阅读材料

SIRT1是一种重要的蛋白去乙酰化酶，促进SIRT1酶活可以延缓衰老、预防与年龄老化相关疾病的发生，发展SIRT1激动剂药物成为研究机构和制药公司所追求的目标。但多年来在激动剂设计方面尚无进展，主要是因为不清楚为何化合物对SIRT1酶活的促进作用具有底物选择性。我们曾发现二芳基酰腙类化合物对SIRT1酶活的促进作用也具有底物选择性，通过解析它与SIRT1的复合物晶体结构，我们发现在SIRT1上存在主要和次要两个变构位点，主要变构位点对于化合物能否促进SIRT1酶活起关键作用。如果主要变构位点能同时容纳化合物和乙酰化底物残基侧链，化合物对该底物的去乙酰化则有促进作用。本课题基于复合物结构，结合分子模拟、虚拟筛选和化学合成方法，发展能促进其生理底物去乙酰化的真正SIRT1激动剂，它可作为小分子探针、有助于在生命不同层面揭示SIRT1的调控机制，也可为以SIRT1为靶标的新药研发提供先导化合物。

待查资料
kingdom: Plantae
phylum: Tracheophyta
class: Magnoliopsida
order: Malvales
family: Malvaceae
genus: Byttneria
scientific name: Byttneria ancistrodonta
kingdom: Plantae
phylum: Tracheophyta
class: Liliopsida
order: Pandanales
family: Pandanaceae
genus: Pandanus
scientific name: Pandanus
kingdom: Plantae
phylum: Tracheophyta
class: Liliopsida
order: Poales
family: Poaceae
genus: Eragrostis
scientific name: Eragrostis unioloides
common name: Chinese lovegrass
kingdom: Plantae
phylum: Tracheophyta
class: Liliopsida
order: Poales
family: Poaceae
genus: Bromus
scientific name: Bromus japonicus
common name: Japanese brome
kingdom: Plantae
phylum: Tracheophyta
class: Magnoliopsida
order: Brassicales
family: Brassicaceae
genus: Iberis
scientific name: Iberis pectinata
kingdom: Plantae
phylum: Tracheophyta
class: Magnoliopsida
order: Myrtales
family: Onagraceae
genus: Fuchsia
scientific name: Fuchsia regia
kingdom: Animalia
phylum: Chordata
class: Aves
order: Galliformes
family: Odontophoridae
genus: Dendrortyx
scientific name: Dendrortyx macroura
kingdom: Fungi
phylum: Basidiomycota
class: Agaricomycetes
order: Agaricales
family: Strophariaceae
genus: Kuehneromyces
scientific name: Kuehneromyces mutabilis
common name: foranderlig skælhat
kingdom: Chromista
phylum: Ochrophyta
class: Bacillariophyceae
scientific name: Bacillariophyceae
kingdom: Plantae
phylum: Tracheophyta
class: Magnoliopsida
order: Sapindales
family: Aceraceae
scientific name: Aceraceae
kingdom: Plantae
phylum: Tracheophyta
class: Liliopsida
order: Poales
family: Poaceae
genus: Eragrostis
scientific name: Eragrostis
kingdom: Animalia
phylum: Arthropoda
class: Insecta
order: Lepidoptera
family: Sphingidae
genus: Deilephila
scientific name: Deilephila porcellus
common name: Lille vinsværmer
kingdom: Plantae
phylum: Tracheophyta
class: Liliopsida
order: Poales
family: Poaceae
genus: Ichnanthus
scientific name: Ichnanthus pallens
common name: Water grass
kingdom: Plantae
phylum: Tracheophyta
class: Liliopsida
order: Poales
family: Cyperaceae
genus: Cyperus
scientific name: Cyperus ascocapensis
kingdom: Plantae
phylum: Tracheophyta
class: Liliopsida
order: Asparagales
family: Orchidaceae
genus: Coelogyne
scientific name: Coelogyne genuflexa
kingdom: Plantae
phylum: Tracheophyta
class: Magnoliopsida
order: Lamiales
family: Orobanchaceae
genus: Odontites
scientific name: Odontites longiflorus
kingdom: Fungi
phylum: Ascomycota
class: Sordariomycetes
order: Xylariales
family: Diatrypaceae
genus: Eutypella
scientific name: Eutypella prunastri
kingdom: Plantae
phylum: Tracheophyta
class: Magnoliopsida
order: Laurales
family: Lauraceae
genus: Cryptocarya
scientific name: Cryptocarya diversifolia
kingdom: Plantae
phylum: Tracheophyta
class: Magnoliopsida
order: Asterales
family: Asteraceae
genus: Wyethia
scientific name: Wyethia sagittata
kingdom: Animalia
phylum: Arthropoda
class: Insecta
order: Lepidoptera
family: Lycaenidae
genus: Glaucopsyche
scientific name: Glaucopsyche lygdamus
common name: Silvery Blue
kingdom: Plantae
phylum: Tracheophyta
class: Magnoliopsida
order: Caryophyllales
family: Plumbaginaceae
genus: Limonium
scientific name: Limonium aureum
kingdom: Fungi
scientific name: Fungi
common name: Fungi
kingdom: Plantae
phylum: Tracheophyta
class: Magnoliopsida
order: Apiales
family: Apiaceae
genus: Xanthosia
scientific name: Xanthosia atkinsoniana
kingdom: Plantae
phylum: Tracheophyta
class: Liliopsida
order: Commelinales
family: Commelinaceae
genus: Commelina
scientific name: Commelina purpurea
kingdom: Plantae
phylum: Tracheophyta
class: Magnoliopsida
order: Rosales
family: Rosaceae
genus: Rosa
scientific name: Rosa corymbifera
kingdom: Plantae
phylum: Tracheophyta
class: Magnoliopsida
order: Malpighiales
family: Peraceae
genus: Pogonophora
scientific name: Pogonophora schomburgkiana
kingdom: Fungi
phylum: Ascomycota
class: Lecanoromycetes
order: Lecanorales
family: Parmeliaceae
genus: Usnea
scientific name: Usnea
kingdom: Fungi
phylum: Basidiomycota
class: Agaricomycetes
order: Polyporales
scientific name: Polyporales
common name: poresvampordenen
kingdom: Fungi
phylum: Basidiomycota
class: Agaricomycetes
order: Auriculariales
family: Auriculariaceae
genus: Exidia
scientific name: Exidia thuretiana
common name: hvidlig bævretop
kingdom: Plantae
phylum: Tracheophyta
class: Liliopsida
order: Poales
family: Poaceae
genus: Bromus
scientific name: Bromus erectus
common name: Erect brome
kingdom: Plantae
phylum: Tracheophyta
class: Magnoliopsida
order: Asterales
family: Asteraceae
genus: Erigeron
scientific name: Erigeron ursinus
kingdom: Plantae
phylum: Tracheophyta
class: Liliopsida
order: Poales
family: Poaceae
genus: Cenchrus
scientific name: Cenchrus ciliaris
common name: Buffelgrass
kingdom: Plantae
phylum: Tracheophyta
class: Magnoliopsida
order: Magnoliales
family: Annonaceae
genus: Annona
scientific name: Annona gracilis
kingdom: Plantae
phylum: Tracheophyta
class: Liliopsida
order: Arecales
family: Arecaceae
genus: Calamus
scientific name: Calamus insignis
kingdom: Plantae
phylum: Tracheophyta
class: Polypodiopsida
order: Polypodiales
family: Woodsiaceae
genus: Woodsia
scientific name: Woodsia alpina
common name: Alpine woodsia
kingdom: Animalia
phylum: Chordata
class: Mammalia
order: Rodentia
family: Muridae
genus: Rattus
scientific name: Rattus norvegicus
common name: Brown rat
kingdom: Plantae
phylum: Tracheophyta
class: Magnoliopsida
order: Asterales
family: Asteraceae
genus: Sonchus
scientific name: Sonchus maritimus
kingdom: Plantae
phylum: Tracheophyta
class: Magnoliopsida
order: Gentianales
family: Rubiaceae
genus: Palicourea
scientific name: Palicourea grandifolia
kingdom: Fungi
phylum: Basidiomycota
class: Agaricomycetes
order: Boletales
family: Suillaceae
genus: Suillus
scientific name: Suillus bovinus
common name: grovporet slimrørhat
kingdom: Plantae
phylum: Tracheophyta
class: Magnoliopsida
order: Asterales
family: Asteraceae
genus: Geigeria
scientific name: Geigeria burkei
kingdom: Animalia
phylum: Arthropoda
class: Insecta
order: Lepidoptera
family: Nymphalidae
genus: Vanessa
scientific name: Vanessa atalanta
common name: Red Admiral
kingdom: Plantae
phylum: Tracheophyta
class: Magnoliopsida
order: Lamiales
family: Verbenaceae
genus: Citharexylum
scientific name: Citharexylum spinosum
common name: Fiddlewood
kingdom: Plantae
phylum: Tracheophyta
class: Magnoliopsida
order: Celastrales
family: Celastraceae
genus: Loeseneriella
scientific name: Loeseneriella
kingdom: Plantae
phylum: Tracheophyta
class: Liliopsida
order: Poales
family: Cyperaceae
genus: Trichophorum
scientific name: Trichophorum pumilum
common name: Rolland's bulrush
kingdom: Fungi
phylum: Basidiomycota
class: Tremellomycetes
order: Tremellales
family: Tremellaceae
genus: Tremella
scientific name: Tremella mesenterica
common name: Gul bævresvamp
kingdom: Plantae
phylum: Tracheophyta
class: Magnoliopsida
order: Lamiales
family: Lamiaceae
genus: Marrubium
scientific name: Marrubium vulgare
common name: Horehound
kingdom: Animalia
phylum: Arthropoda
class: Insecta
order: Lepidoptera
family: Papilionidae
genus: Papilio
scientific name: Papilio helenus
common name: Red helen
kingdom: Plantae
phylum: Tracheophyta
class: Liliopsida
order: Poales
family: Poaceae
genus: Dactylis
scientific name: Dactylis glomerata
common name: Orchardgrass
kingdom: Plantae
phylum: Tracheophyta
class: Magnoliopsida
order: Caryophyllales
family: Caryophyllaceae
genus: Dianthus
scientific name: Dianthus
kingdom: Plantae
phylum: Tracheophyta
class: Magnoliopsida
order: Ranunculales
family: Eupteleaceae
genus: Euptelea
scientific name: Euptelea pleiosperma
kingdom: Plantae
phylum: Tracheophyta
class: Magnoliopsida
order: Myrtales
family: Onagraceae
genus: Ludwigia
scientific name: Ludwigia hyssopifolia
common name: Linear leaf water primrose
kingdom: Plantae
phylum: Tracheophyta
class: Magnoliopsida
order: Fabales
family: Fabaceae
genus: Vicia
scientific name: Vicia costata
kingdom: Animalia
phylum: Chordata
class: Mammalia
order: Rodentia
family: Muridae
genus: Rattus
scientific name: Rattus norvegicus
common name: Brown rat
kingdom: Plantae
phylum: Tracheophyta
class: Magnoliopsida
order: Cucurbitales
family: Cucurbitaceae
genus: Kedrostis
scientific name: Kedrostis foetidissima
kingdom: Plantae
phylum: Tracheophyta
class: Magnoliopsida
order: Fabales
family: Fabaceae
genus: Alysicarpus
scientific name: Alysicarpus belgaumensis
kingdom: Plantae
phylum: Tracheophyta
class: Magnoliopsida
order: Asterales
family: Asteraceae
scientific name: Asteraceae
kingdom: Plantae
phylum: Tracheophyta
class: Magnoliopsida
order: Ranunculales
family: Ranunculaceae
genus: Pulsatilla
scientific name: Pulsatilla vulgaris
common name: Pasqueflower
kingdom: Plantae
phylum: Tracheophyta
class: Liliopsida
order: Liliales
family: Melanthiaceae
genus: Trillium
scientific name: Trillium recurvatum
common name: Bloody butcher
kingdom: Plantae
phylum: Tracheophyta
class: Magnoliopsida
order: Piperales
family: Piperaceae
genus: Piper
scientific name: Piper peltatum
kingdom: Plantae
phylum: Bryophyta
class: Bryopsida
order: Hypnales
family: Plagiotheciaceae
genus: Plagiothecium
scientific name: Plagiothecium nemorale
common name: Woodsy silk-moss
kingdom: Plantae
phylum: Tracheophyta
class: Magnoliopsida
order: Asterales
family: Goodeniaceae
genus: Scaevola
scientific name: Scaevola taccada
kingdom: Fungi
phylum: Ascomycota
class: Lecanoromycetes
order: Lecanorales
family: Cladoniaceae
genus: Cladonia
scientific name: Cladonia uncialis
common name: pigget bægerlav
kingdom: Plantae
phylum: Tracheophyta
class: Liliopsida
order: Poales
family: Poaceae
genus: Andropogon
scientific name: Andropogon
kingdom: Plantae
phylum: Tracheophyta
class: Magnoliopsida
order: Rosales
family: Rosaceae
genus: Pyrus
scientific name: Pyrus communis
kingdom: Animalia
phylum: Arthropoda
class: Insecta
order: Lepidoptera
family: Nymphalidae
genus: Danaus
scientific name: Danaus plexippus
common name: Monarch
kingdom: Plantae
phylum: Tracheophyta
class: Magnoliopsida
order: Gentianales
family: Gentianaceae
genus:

思考题
(1) 从关于SIRT1的短文中含有“SIRT1是一种重要的蛋白去”的地方起，到“标的新药研发提供先导化合物。”止，将这一段逐字照抄。
(2) 根据关于SIRT1的短文，回答以下问题：
(a) 二芳基酰腙类化合物对SIRT1酶活的促进作用具有什么特点？
(b) 在SIRT1上发现了几个变构位点？分别是什么？
(c) 本课题结合了哪些方法来发展SIRT1激动剂？
这些记录在本练习中用不到。

参考答案
(1)
SIRT1是一种重要的蛋白去乙酰化酶，促进SIRT1酶活可以延缓衰老、预防与年龄老化相关疾病的发生，发展SIRT1激动剂药物成为研究机构和制药公司所追求的目标。但多年来在激动剂设计方面尚无进展，主要是因为不清楚为何化合物对SIRT1酶活的促进作用具有底物选择性。我们曾发现二芳基酰腙类化合物对SIRT1酶活的促进作用也具有底物选择性，通过解析它与SIRT1的复合物晶体结构，我们发现在SIRT1上存在主要和次要两个变构位点，主要变构位点对于化合物能否促进SIRT1酶活起关键作用。如果主要变构位点能同时容纳化合物和乙酰化底物残基侧链，化合物对该底物的去乙酰化则有促进作用。本课题基于复合物结构，结合分子模拟、虚拟筛选和化学合成方法，发展能促进其生理底物去乙酰化的真正SIRT1激动剂，它可作为小分子探针、有助于在生命不同层面揭示SIRT1的调控机制，也可为以SIRT1为靶标的新药研发提供先导化合物。

(2)
(a) 具有底物选择性。
(b) 两个，分别是主要变构位点和次要变构位点。
(c) 分子模拟、虚拟筛选和化学合成方法。